TCQ CEO Blair Davies believes Taxify, which also trades as TAXIFY OU, is deliberately mocking the Government as well as the taxi industry.

“To dispatch taxis or booked hire vehicles in Queensland, the regulations require companies to be authorised BEAs. Taxify applied for BEA status using the name “TAXIFY OU’ which looks a lot like ‘Taxi F… You’,” said Mr Davies.

“The Transport Department should be making Taxify do what UberCab had to do back in 2010 when it wanted to start operating in San Francisco. It wasn’t allowed to use the word ‘cab’ in its name because it wasn’t dispatching trips to bona fide taxis and so it rebranded its operations as just Uber. Taxify needs to do the same.

“TCQ is not objecting to a new competitor entering the personalised transport market, we are simply asking the Government to hold everybody in the sector accountable to the rules that it created. If the Transport Department is going to allow one competitor to blatantly mock a regulation and disregard it, it opens the door for others to do the same.”

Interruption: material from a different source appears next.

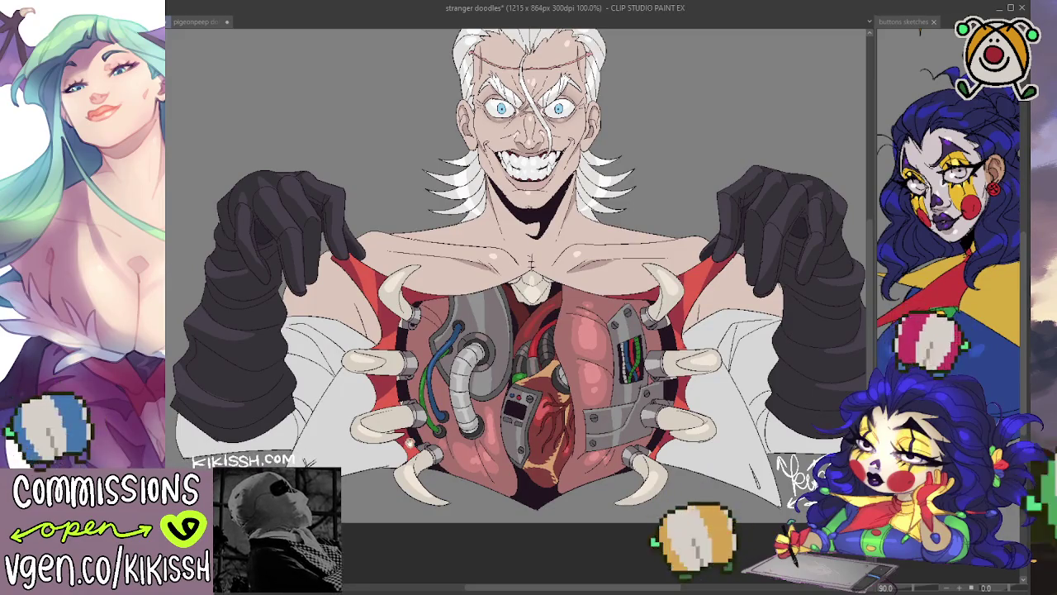
{"action": "left_click_drag", "start_coordinate": [411, 441], "coordinate": [387, 433]}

TCQ’s concerns about Taxify being given BEA status are not restricted to it illegally using the word ‘taxi’ in its name. In September last year, Taxify’s operations in London were shut down with reports suggesting the company had tried to operate without securing the necessary licenses.

“Taxify is yet another global behemoth that wants to make money in Queensland,” says Mr Davies. “The Government opened the door for them with its regulatory changes and so it now needs to step up to the challenge of keeping these companies from running amuck.

“TCQ is calling on the Government to say to Taxify and others like them that Queensland is a great place, but if you want to come here, you must play by our rules and if they don’t the Government needs to slam the brakes on them right from the get go.

“Granting BEA status to a foreign controlled company is like a license for them to make money out of Queenslanders. It’s a privilege and not a right.

“The Government can’t have the Transport Department handing out BEA status to companies that show they want to misrepresent the types of services they provide or that don’t take safety and other regulatory requirements seriously,” concludes Mr Davies.